Few studies have explored the benefits of these information technologies for the domain of parking (see – for some first analyses). None of these studies has systematically explored the impact of these technologies on parking dynamics in a explicitly spatial context. The spatial context is especially important in the domain of parking. Only by simulating parking dynamics at the level of individual parking places, the inherent emergent properties of parking dynamics can be fully captured . The sophistication of the software we have used (PARKAGENT) allows for a fundamentally more advanced simulation of the parking process and the impact of information provision. The current paper builds on a previous study in which we started to systematically study the impact of information provision in a homogeneous environment . In that preceding paper, the impacts of a vehicle-to-vehicle strategy (V2V) were compared to a sensor-based strategy (S2V). In the current paper we extend this research strand by incorporating heterogeneity, both in terms of driver behavior as well as in the spatial distribution of demand for parking.

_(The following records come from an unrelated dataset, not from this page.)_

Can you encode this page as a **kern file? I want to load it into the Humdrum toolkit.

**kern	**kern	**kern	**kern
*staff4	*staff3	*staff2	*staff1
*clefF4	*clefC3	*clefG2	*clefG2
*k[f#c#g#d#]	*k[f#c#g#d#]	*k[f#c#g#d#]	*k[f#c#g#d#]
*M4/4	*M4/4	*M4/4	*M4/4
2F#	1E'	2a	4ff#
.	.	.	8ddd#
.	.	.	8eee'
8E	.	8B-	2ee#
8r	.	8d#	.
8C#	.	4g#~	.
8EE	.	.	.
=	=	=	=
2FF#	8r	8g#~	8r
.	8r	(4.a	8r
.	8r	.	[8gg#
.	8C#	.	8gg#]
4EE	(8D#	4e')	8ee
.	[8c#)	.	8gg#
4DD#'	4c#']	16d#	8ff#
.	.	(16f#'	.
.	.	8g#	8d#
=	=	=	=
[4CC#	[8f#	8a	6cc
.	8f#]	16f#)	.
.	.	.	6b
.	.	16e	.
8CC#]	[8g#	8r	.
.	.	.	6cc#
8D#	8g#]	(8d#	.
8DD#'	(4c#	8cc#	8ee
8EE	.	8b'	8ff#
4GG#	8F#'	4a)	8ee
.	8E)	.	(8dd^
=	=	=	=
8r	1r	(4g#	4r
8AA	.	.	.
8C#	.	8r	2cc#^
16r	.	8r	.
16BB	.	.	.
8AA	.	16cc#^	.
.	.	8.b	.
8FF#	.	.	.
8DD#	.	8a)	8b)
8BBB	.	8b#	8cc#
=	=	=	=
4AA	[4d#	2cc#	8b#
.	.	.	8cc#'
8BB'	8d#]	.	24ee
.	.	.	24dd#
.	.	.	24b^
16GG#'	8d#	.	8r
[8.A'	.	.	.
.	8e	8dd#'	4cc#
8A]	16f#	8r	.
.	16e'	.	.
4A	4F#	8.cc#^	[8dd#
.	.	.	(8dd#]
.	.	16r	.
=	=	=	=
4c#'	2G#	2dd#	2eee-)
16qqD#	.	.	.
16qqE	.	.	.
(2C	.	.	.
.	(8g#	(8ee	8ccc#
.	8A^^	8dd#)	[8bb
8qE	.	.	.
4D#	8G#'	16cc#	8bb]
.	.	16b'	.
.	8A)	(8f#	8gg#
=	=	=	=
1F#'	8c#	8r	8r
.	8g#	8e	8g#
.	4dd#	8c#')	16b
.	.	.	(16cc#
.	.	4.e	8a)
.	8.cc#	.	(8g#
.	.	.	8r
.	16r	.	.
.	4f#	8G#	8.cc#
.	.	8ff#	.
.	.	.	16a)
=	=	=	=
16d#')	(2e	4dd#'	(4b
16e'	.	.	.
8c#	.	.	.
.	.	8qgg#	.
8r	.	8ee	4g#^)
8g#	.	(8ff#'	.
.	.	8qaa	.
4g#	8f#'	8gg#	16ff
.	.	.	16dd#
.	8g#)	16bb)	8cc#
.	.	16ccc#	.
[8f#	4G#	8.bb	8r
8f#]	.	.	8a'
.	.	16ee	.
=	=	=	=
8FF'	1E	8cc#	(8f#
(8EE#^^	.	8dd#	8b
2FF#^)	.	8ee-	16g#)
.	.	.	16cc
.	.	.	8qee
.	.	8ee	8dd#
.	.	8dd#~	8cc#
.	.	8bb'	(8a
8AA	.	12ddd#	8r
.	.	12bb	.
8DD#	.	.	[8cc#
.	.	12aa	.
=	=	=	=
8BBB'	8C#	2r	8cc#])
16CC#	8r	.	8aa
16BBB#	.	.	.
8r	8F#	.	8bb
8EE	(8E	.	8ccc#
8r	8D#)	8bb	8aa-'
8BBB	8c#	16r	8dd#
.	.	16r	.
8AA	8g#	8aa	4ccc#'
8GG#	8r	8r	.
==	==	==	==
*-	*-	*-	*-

B. Implementation of Communication Protocols
In this subsection, we describe the way information is transmitted between vehicles and parking sensors and vehicles. Important to note is that in the simulations a distinction is made between cars that are able to communicate (V2V) and cars that cannot communicate. Smart cars are able to send and receive messages within a fixed transmission range of 200 meter (which has been shown to be a practically feasible transmission distance, even under non-optimal conditions ). Messages are broadcasted by cars and sensors to all entities in the vicinity at a transmission interval of 5 seconds. In the V2V communication strategy, messages are created and disseminated in two situations. First, when a smart car leaves a parking place it will send out a message stating the vacancy of the spot for other drivers. Second, a smart car will disseminate a message when it occupies an empty parking place. All smart cars that are driving around within a 200 meter radius will receive both kinds of messages and subsequently pass them on to other smart cars. The receiving cars are able to subsequently send the messages to other cars within their transmission range. A message can thus traverse the entire network in only a few iterations. It is important to note that vacant parking places at the start of the simulation and departures of cars that are not able to communicate will not lead to the dissemination of a message in case of a V2V communication strategy.